A NAIR nega a forma com se realiza o Direito Positivista atual e preconizado ainda no
ensino jurídico tradicional, que apresenta inversões, contradições, autoritarismo e
coercitividade ainda preconizado nas Faculdades. O normativismo estatal é autoritário a partir
do momento que não houve uma revolução que o investiu de poder normatizador e
sancionador. Também é contraditório no momento em que algumas normas compões o
Direito afirmando que a norma estatal não é o Direito verdadeiro, como no exemplo, citado
pelo conferencista, do Estatuto da OAB que fundamenta o direito de advogar no
reconhecimento da “injustiça da lei” (p.13).

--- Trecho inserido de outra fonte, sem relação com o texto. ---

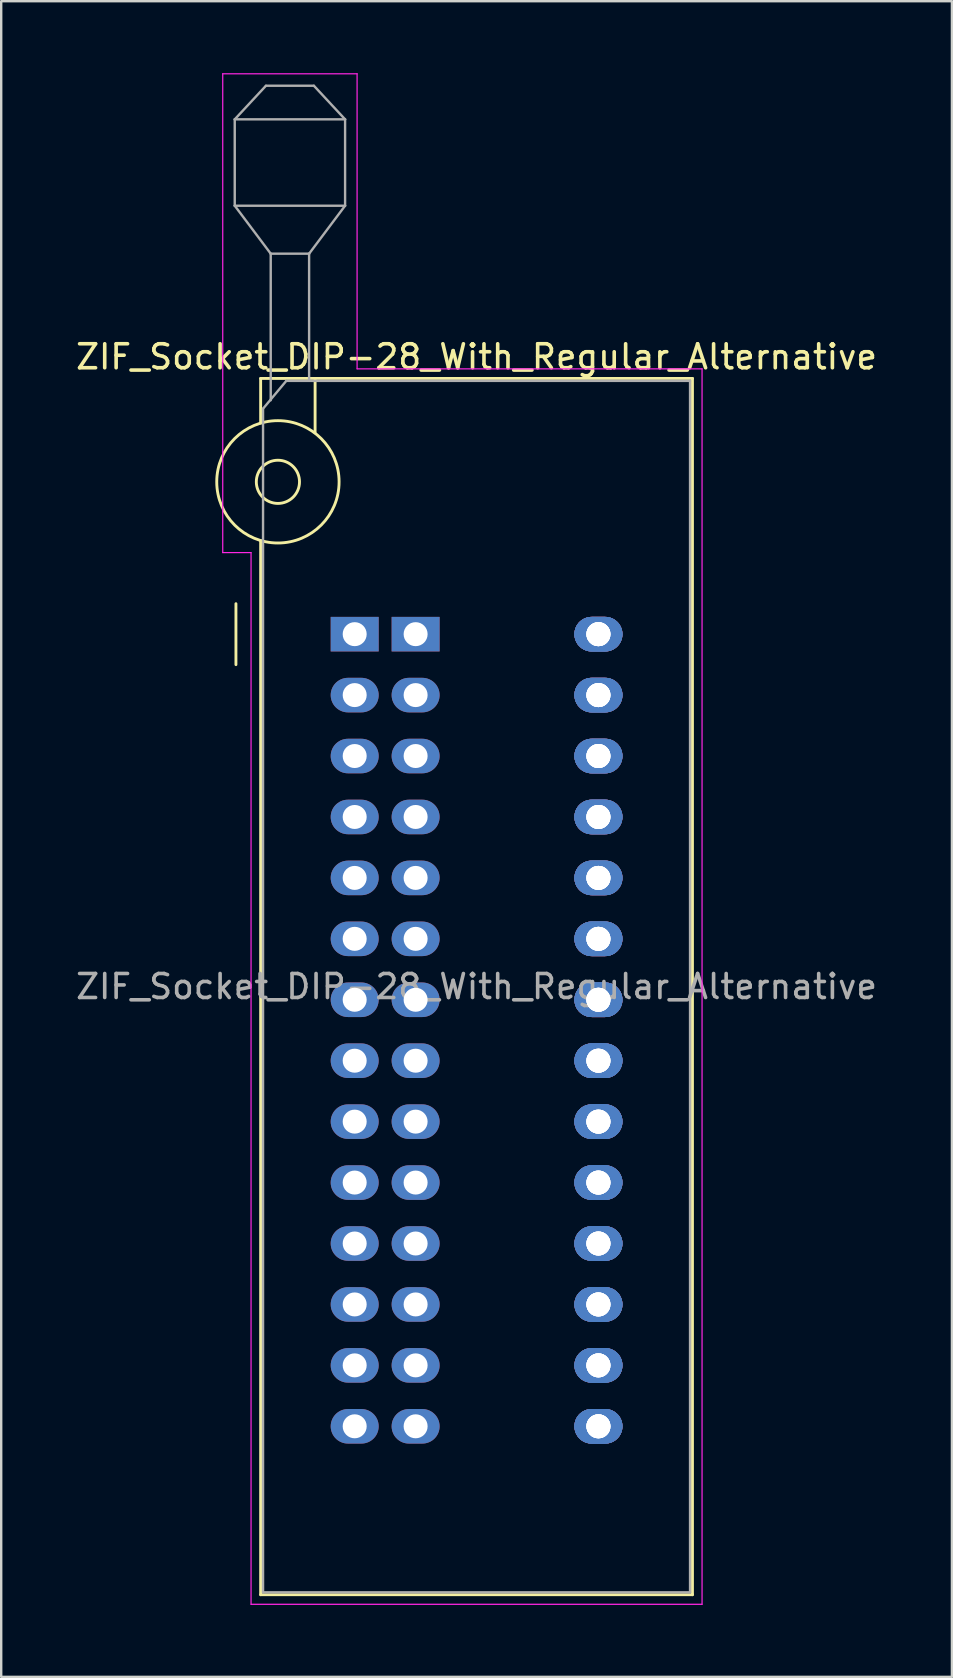
<source format=kicad_pcb>
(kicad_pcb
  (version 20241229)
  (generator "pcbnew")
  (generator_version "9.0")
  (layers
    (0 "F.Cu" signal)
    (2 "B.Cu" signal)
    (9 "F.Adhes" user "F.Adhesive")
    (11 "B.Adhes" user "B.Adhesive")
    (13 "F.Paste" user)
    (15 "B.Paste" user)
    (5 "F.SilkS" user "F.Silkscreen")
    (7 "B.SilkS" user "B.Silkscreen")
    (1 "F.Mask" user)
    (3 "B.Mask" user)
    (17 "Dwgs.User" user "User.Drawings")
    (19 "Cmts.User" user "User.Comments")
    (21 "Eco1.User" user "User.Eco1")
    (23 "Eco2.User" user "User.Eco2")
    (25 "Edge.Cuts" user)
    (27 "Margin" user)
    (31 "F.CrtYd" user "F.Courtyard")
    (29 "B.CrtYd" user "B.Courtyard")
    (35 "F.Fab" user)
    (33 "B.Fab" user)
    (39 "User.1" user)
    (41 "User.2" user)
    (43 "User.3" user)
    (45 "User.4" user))
  (footprint "ZIF_Socket_DIP-28_With_Regular_Alternative"
    (layer "F.Cu")
    (at 11.735 23.385)
    (property "Reference" "ZIF_Socket_DIP-28_With_Regular_Alternative" (at 5.08 -11.56 0) (layer "F.SilkS") (effects (font (size 1 1) (thickness 0.15))))
    (attr through_hole)
    (fp_line (start -4.95 1.27) (end -4.95 -1.27) (stroke (width 0.12) (type solid)) (layer "F.SilkS"))
    (fp_line (start -3.92 -10.66) (end -3.92 -8.8) (stroke (width 0.12) (type solid)) (layer "F.SilkS"))
    (fp_line (start -3.92 -3.9) (end -3.92 40.04) (stroke (width 0.12) (type solid)) (layer "F.SilkS"))
    (fp_line (start -3.92 40.04) (end 14.08 40.04) (stroke (width 0.12) (type solid)) (layer "F.SilkS"))
    (fp_line (start -1.65 -10.66) (end -1.65 -8.4) (stroke (width 0.12) (type solid)) (layer "F.SilkS"))
    (fp_line (start 14.08 -10.66) (end -3.92 -10.66) (stroke (width 0.12) (type solid)) (layer "F.SilkS"))
    (fp_line (start 14.08 40.04) (end 14.08 -10.66) (stroke (width 0.12) (type solid)) (layer "F.SilkS"))
    (fp_circle (center -3.2 -6.35) (end -2.3 -6.35) (stroke (width 0.12) (type solid)) (fill no) (layer "F.SilkS"))
    (fp_circle (center -3.2 -6.35) (end -0.65 -6.35) (stroke (width 0.12) (type solid)) (fill no) (layer "F.SilkS"))
    (fp_line (start -5.5 -23.36) (end 0.1 -23.36) (stroke (width 0.05) (type solid)) (layer "F.CrtYd"))
    (fp_line (start -5.5 -3.4) (end -5.5 -23.36) (stroke (width 0.05) (type solid)) (layer "F.CrtYd"))
    (fp_line (start -4.32 -3.4) (end -5.5 -3.4) (stroke (width 0.05) (type solid)) (layer "F.CrtYd"))
    (fp_line (start -4.32 40.44) (end -4.32 -3.4) (stroke (width 0.05) (type solid)) (layer "F.CrtYd"))
    (fp_line (start 0.1 -23.36) (end 0.1 -11.06) (stroke (width 0.05) (type solid)) (layer "F.CrtYd"))
    (fp_line (start 0.1 -11.06) (end 14.48 -11.06) (stroke (width 0.05) (type solid)) (layer "F.CrtYd"))
    (fp_line (start 14.48 -11.06) (end 14.48 40.44) (stroke (width 0.05) (type solid)) (layer "F.CrtYd"))
    (fp_line (start 14.48 40.44) (end -4.32 40.44) (stroke (width 0.05) (type solid)) (layer "F.CrtYd"))
    (fp_line (start -5 -21.46) (end -5 -17.86) (stroke (width 0.1) (type solid)) (layer "F.Fab"))
    (fp_line (start -5 -21.46) (end -3.7 -22.86) (stroke (width 0.1) (type solid)) (layer "F.Fab"))
    (fp_line (start -5 -17.86) (end -3.5 -15.86) (stroke (width 0.1) (type solid)) (layer "F.Fab"))
    (fp_line (start -5 -17.86) (end -0.4 -17.86) (stroke (width 0.1) (type solid)) (layer "F.Fab"))
    (fp_line (start -3.82 -9.4) (end -2.85 -10.56) (stroke (width 0.1) (type solid)) (layer "F.Fab"))
    (fp_line (start -3.82 39.94) (end -3.82 -9.4) (stroke (width 0.1) (type solid)) (layer "F.Fab"))
    (fp_line (start -3.7 -22.86) (end -1.7 -22.86) (stroke (width 0.1) (type solid)) (layer "F.Fab"))
    (fp_line (start -3.5 -15.86) (end -1.9 -15.86) (stroke (width 0.1) (type solid)) (layer "F.Fab"))
    (fp_line (start -3.5 -9.75) (end -3.5 -15.86) (stroke (width 0.1) (type solid)) (layer "F.Fab"))
    (fp_line (start -2.85 -10.56) (end 13.98 -10.56) (stroke (width 0.1) (type solid)) (layer "F.Fab"))
    (fp_line (start -1.9 -15.86) (end -1.9 -10.56) (stroke (width 0.1) (type solid)) (layer "F.Fab"))
    (fp_line (start -1.7 -22.86) (end -0.4 -21.46) (stroke (width 0.1) (type solid)) (layer "F.Fab"))
    (fp_line (start -0.4 -21.46) (end -5 -21.46) (stroke (width 0.1) (type solid)) (layer "F.Fab"))
    (fp_line (start -0.4 -17.86) (end -1.9 -15.86) (stroke (width 0.1) (type solid)) (layer "F.Fab"))
    (fp_line (start -0.4 -17.86) (end -0.4 -21.46) (stroke (width 0.1) (type solid)) (layer "F.Fab"))
    (fp_line (start 13.98 -10.56) (end 13.98 39.94) (stroke (width 0.1) (type solid)) (layer "F.Fab"))
    (fp_line (start 13.98 39.94) (end -3.82 39.94) (stroke (width 0.1) (type solid)) (layer "F.Fab"))
    (fp_text user "${REFERENCE}" (at 5.08 14.69 0) (layer "F.Fab") (effects (font (size 1 1) (thickness 0.15))))
    (pad "1" thru_hole rect (at 0 0) (size 2 1.44) (drill 1) (layers "*.Cu" "*.Mask"))
    (pad "1" thru_hole rect (at 2.54 0) (size 2 1.44) (drill 1) (layers "*.Cu" "*.Mask"))
    (pad "2" thru_hole oval (at 0 2.54) (size 2 1.44) (drill 1) (layers "*.Cu" "*.Mask"))
    (pad "2" thru_hole oval (at 2.54 2.54) (size 2 1.44) (drill 1) (layers "*.Cu" "*.Mask"))
    (pad "3" thru_hole oval (at 0 5.08) (size 2 1.44) (drill 1) (layers "*.Cu" "*.Mask"))
    (pad "3" thru_hole oval (at 2.54 5.08) (size 2 1.44) (drill 1) (layers "*.Cu" "*.Mask"))
    (pad "4" thru_hole oval (at 0 7.62) (size 2 1.44) (drill 1) (layers "*.Cu" "*.Mask"))
    (pad "4" thru_hole oval (at 2.54 7.62) (size 2 1.44) (drill 1) (layers "*.Cu" "*.Mask"))
    (pad "5" thru_hole oval (at 0 10.16) (size 2 1.44) (drill 1) (layers "*.Cu" "*.Mask"))
    (pad "5" thru_hole oval (at 2.54 10.16) (size 2 1.44) (drill 1) (layers "*.Cu" "*.Mask"))
    (pad "6" thru_hole oval (at 0 12.7) (size 2 1.44) (drill 1) (layers "*.Cu" "*.Mask"))
    (pad "6" thru_hole oval (at 2.54 12.7) (size 2 1.44) (drill 1) (layers "*.Cu" "*.Mask"))
    (pad "7" thru_hole oval (at 0 15.24) (size 2 1.44) (drill 1) (layers "*.Cu" "*.Mask"))
    (pad "7" thru_hole oval (at 2.54 15.24) (size 2 1.44) (drill 1) (layers "*.Cu" "*.Mask"))
    (pad "8" thru_hole oval (at 0 17.78) (size 2 1.44) (drill 1) (layers "*.Cu" "*.Mask"))
    (pad "8" thru_hole oval (at 2.54 17.78) (size 2 1.44) (drill 1) (layers "*.Cu" "*.Mask"))
    (pad "9" thru_hole oval (at 0 20.32) (size 2 1.44) (drill 1) (layers "*.Cu" "*.Mask"))
    (pad "9" thru_hole oval (at 2.54 20.32) (size 2 1.44) (drill 1) (layers "*.Cu" "*.Mask"))
    (pad "10" thru_hole oval (at 0 22.86) (size 2 1.44) (drill 1) (layers "*.Cu" "*.Mask"))
    (pad "10" thru_hole oval (at 2.54 22.86) (size 2 1.44) (drill 1) (layers "*.Cu" "*.Mask"))
    (pad "11" thru_hole oval (at 0 25.4) (size 2 1.44) (drill 1) (layers "*.Cu" "*.Mask"))
    (pad "11" thru_hole oval (at 2.54 25.4) (size 2 1.44) (drill 1) (layers "*.Cu" "*.Mask"))
    (pad "12" thru_hole oval (at 0 27.94) (size 2 1.44) (drill 1) (layers "*.Cu" "*.Mask"))
    (pad "12" thru_hole oval (at 2.54 27.94) (size 2 1.44) (drill 1) (layers "*.Cu" "*.Mask"))
    (pad "13" thru_hole oval (at 0 30.48) (size 2 1.44) (drill 1) (layers "*.Cu" "*.Mask"))
    (pad "13" thru_hole oval (at 2.54 30.48) (size 2 1.44) (drill 1) (layers "*.Cu" "*.Mask"))
    (pad "14" thru_hole oval (at 0 33.02) (size 2 1.44) (drill 1) (layers "*.Cu" "*.Mask"))
    (pad "14" thru_hole oval (at 2.54 33.02) (size 2 1.44) (drill 1) (layers "*.Cu" "*.Mask"))
    (pad "15" thru_hole oval (at 10.16 33.02) (size 2 1.44) (drill 1) (layers "*.Cu" "*.Mask"))
    (pad "15" thru_hole oval (at 10.16 33.02) (size 2 1.44) (drill 1) (layers "*.Cu" "*.Mask"))
    (pad "15" thru_hole oval (at 10.16 33.02) (size 2 1.44) (drill 1) (layers "*.Cu" "*.Mask"))
    (pad "15" thru_hole oval (at 10.16 33.02) (size 2 1.44) (drill 1) (layers "*.Cu" "*.Mask"))
    (pad "16" thru_hole oval (at 10.16 30.48) (size 2 1.44) (drill 1) (layers "*.Cu" "*.Mask"))
    (pad "16" thru_hole oval (at 10.16 30.48) (size 2 1.44) (drill 1) (layers "*.Cu" "*.Mask"))
    (pad "16" thru_hole oval (at 10.16 30.48) (size 2 1.44) (drill 1) (layers "*.Cu" "*.Mask"))
    (pad "16" thru_hole oval (at 10.16 30.48) (size 2 1.44) (drill 1) (layers "*.Cu" "*.Mask"))
    (pad "17" thru_hole oval (at 10.16 27.94) (size 2 1.44) (drill 1) (layers "*.Cu" "*.Mask"))
    (pad "17" thru_hole oval (at 10.16 27.94) (size 2 1.44) (drill 1) (layers "*.Cu" "*.Mask"))
    (pad "17" thru_hole oval (at 10.16 27.94) (size 2 1.44) (drill 1) (layers "*.Cu" "*.Mask"))
    (pad "17" thru_hole oval (at 10.16 27.94) (size 2 1.44) (drill 1) (layers "*.Cu" "*.Mask"))
    (pad "18" thru_hole oval (at 10.16 25.4) (size 2 1.44) (drill 1) (layers "*.Cu" "*.Mask"))
    (pad "18" thru_hole oval (at 10.16 25.4) (size 2 1.44) (drill 1) (layers "*.Cu" "*.Mask"))
    (pad "18" thru_hole oval (at 10.16 25.4) (size 2 1.44) (drill 1) (layers "*.Cu" "*.Mask"))
    (pad "18" thru_hole oval (at 10.16 25.4) (size 2 1.44) (drill 1) (layers "*.Cu" "*.Mask"))
    (pad "19" thru_hole oval (at 10.16 22.86) (size 2 1.44) (drill 1) (layers "*.Cu" "*.Mask"))
    (pad "19" thru_hole oval (at 10.16 22.86) (size 2 1.44) (drill 1) (layers "*.Cu" "*.Mask"))
    (pad "19" thru_hole oval (at 10.16 22.86) (size 2 1.44) (drill 1) (layers "*.Cu" "*.Mask"))
    (pad "19" thru_hole oval (at 10.16 22.86) (size 2 1.44) (drill 1) (layers "*.Cu" "*.Mask"))
    (pad "20" thru_hole oval (at 10.16 20.32) (size 2 1.44) (drill 1) (layers "*.Cu" "*.Mask"))
    (pad "20" thru_hole oval (at 10.16 20.32) (size 2 1.44) (drill 1) (layers "*.Cu" "*.Mask"))
    (pad "20" thru_hole oval (at 10.16 20.32) (size 2 1.44) (drill 1) (layers "*.Cu" "*.Mask"))
    (pad "20" thru_hole oval (at 10.16 20.32) (size 2 1.44) (drill 1) (layers "*.Cu" "*.Mask"))
    (pad "21" thru_hole oval (at 10.16 17.78) (size 2 1.44) (drill 1) (layers "*.Cu" "*.Mask"))
    (pad "21" thru_hole oval (at 10.16 17.78) (size 2 1.44) (drill 1) (layers "*.Cu" "*.Mask"))
    (pad "21" thru_hole oval (at 10.16 17.78) (size 2 1.44) (drill 1) (layers "*.Cu" "*.Mask"))
    (pad "21" thru_hole oval (at 10.16 17.78) (size 2 1.44) (drill 1) (layers "*.Cu" "*.Mask"))
    (pad "22" thru_hole oval (at 10.16 15.24) (size 2 1.44) (drill 1) (layers "*.Cu" "*.Mask"))
    (pad "22" thru_hole oval (at 10.16 15.24) (size 2 1.44) (drill 1) (layers "*.Cu" "*.Mask"))
    (pad "22" thru_hole oval (at 10.16 15.24) (size 2 1.44) (drill 1) (layers "*.Cu" "*.Mask"))
    (pad "22" thru_hole oval (at 10.16 15.24) (size 2 1.44) (drill 1) (layers "*.Cu" "*.Mask"))
    (pad "23" thru_hole oval (at 10.16 12.7) (size 2 1.44) (drill 1) (layers "*.Cu" "*.Mask"))
    (pad "23" thru_hole oval (at 10.16 12.7) (size 2 1.44) (drill 1) (layers "*.Cu" "*.Mask"))
    (pad "23" thru_hole oval (at 10.16 12.7) (size 2 1.44) (drill 1) (layers "*.Cu" "*.Mask"))
    (pad "23" thru_hole oval (at 10.16 12.7) (size 2 1.44) (drill 1) (layers "*.Cu" "*.Mask"))
    (pad "24" thru_hole oval (at 10.16 10.16) (size 2 1.44) (drill 1) (layers "*.Cu" "*.Mask"))
    (pad "24" thru_hole oval (at 10.16 10.16) (size 2 1.44) (drill 1) (layers "*.Cu" "*.Mask"))
    (pad "24" thru_hole oval (at 10.16 10.16) (size 2 1.44) (drill 1) (layers "*.Cu" "*.Mask"))
    (pad "24" thru_hole oval (at 10.16 10.16) (size 2 1.44) (drill 1) (layers "*.Cu" "*.Mask"))
    (pad "25" thru_hole oval (at 10.16 7.62) (size 2 1.44) (drill 1) (layers "*.Cu" "*.Mask"))
    (pad "25" thru_hole oval (at 10.16 7.62) (size 2 1.44) (drill 1) (layers "*.Cu" "*.Mask"))
    (pad "25" thru_hole oval (at 10.16 7.62) (size 2 1.44) (drill 1) (layers "*.Cu" "*.Mask"))
    (pad "25" thru_hole oval (at 10.16 7.62) (size 2 1.44) (drill 1) (layers "*.Cu" "*.Mask"))
    (pad "26" thru_hole oval (at 10.16 5.08) (size 2 1.44) (drill 1) (layers "*.Cu" "*.Mask"))
    (pad "26" thru_hole oval (at 10.16 5.08) (size 2 1.44) (drill 1) (layers "*.Cu" "*.Mask"))
    (pad "26" thru_hole oval (at 10.16 5.08) (size 2 1.44) (drill 1) (layers "*.Cu" "*.Mask"))
    (pad "26" thru_hole oval (at 10.16 5.08) (size 2 1.44) (drill 1) (layers "*.Cu" "*.Mask"))
    (pad "27" thru_hole oval (at 10.16 2.54) (size 2 1.44) (drill 1) (layers "*.Cu" "*.Mask"))
    (pad "27" thru_hole oval (at 10.16 2.54) (size 2 1.44) (drill 1) (layers "*.Cu" "*.Mask"))
    (pad "27" thru_hole oval (at 10.16 2.54) (size 2 1.44) (drill 1) (layers "*.Cu" "*.Mask"))
    (pad "27" thru_hole oval (at 10.16 2.54) (size 2 1.44) (drill 1) (layers "*.Cu" "*.Mask"))
    (pad "28" thru_hole oval (at 10.16 0) (size 2 1.44) (drill 1) (layers "*.Cu" "*.Mask"))
    (pad "28" thru_hole oval (at 10.16 0) (size 2 1.44) (drill 1) (layers "*.Cu" "*.Mask"))
    (pad "28" thru_hole oval (at 10.16 0) (size 2 1.44) (drill 1) (layers "*.Cu" "*.Mask"))
    (pad "28" thru_hole oval (at 10.16 0) (size 2 1.44) (drill 1) (layers "*.Cu" "*.Mask")))
  (gr_rect
    (start -3 -3)
    (end 36.631 66.85)
    (stroke (width 0.1) (type default))
    (fill no)
    (layer "Edge.Cuts")))
</source>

A NAIR não é apenas crítica, ela também é propositiva e renovadora, onde não apenas
se enquadra no positivismo e nem no jusnaturalismo, por meio de cinco proposições: a de que
o Direito é libertador, pois dá livre condição de desenvolvimento do conjunto; que essa
liberdade consciente reflete a dialética dos grupos antagônicos e produz a verdadeira Justiça;
que a legitimidade das normas estão amparados no vetor histórico das sociedades realmente
livres, isso se chama direitos humanos; que o processo de liberdade não pode ser totalmente
controlado por um calhamaço de normas aprisionadoras e limitadoras do Direito e nem pode
estar sob a égide de tutores que determinam e delimitam essa liberdade dentro de uma área
que lhes interessam; e que a positivação oriunda da dialética jurídica proposta não ficará
trancada numa ordem social e seu direito positivo.

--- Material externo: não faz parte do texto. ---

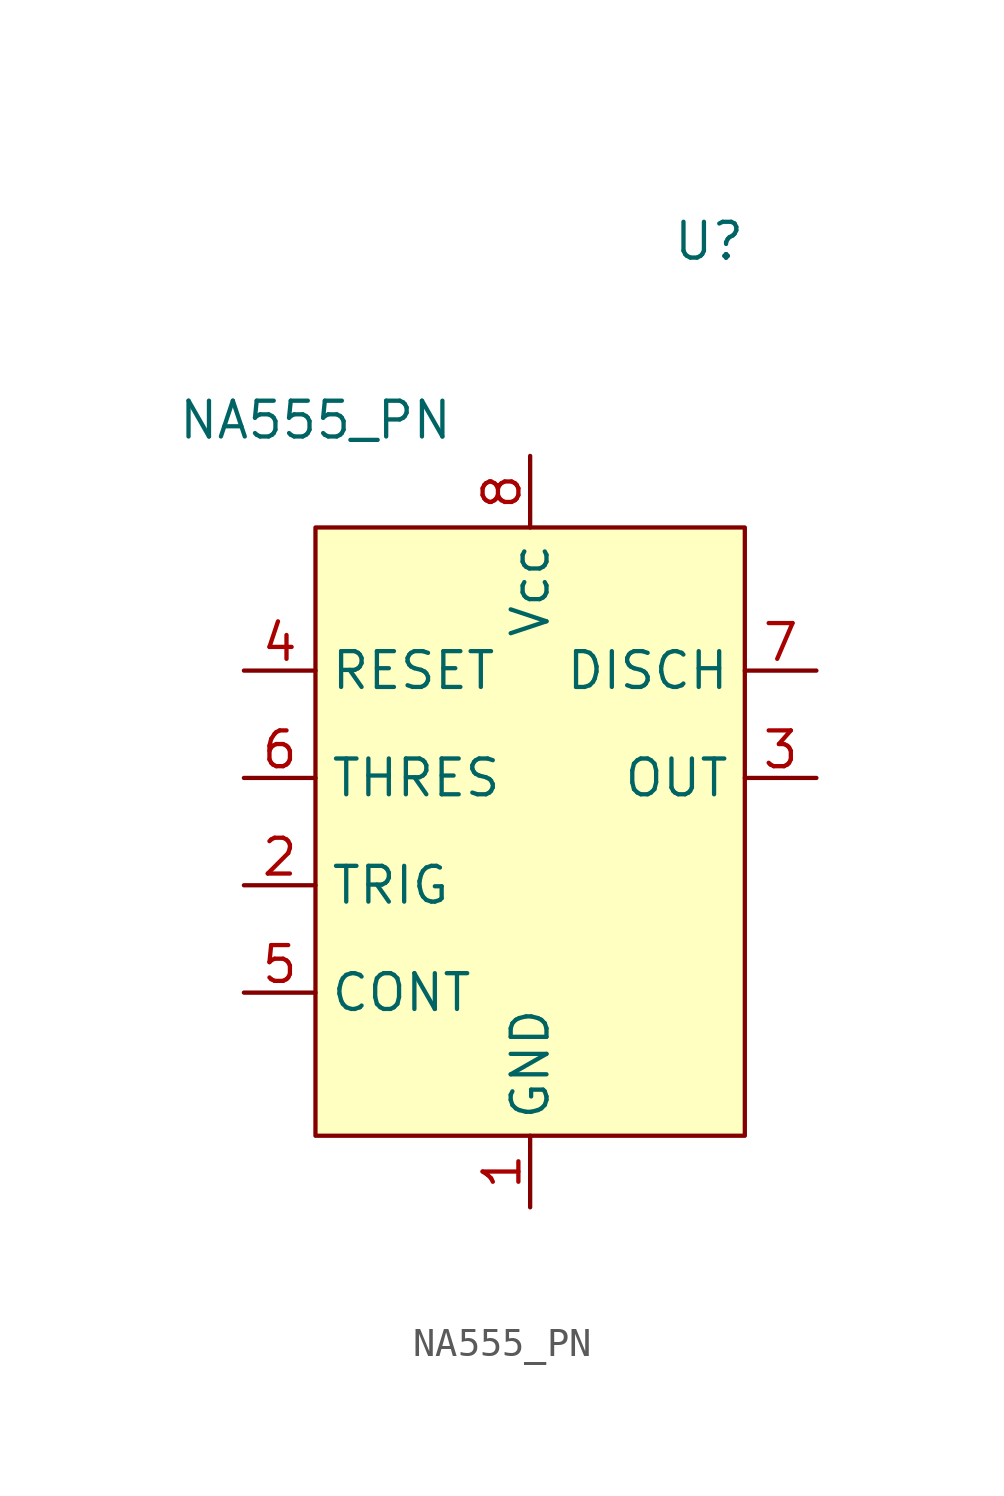
<source format=kicad_sym>
(kicad_symbol_lib
  (version 20211014)
  (generator kicad_symbol_editor)
  (symbol "NA555_PN"
    (property "Reference" "U"
      (at 7.62 7.62 0)
      (effects (font (size 1.27 1.27))))
    (property "Value" "NA555_PN"
      (at -6.35 1.27 0)
      (effects (font (size 1.27 1.27))))
    (symbol "NA555_PN_0_1"
      (rectangle (start -6.35 -2.54) (end 8.89 -24.13) (stroke (width 0.152) (type default) (color 0 0 0 0)) (fill (type background))))
    (symbol "NA555_PN_1_1"
      (pin power_in line (at 1.27 -26.67 90) (length 2.54) (name "GND" (effects (font (size 1.27 1.27)))) (number "1" (effects (font (size 1.27 1.27)))))
      (pin input line (at -8.89 -15.24 0) (length 2.54) (name "TRIG" (effects (font (size 1.27 1.27)))) (number "2" (effects (font (size 1.27 1.27)))))
      (pin output line (at 11.43 -11.43 180) (length 2.54) (name "OUT" (effects (font (size 1.27 1.27)))) (number "3" (effects (font (size 1.27 1.27)))))
      (pin input line (at -8.89 -7.62 0) (length 2.54) (name "RESET" (effects (font (size 1.27 1.27)))) (number "4" (effects (font (size 1.27 1.27)))))
      (pin bidirectional line (at -8.89 -19.05 0) (length 2.54) (name "CONT" (effects (font (size 1.27 1.27)))) (number "5" (effects (font (size 1.27 1.27)))))
      (pin input line (at -8.89 -11.43 0) (length 2.54) (name "THRES" (effects (font (size 1.27 1.27)))) (number "6" (effects (font (size 1.27 1.27)))))
      (pin output line (at 11.43 -7.62 180) (length 2.54) (name "DISCH" (effects (font (size 1.27 1.27)))) (number "7" (effects (font (size 1.27 1.27)))))
      (pin power_in line (at 1.27 0 270) (length 2.54) (name "Vcc" (effects (font (size 1.27 1.27)))) (number "8" (effects (font (size 1.27 1.27))))))))
</source>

O Direito real e concreto é aquele advindo dos anseios de um povo que o substancia
em norma, e não o contrário, fazendo com o Estado seja influenciado pela liberdade
conscientizada daquele povo. Este Direito é libertador e tem pluralidade jurídica.
5
De tal sorte, o progresso nunca pode ser efetuado dentro da ordem instituída,
mas segundo o processo que a condena à perecebilidade social, tanto quanto
o processo da vida humana também nos condena à perecibilidade biológica –
e até com a mesma ressalva à Lavoisier, de que nada se perde, nem se cria,
senão que tudo se transforma. (p. 26).
O Estado não pode ser o único dono do Direito, afinal a busca da felicidade pessoal
não depende dele, por isso as concepções socialistas de pensadores como Marx e Engels,
podem recuperar a dignidade do Direito e da política.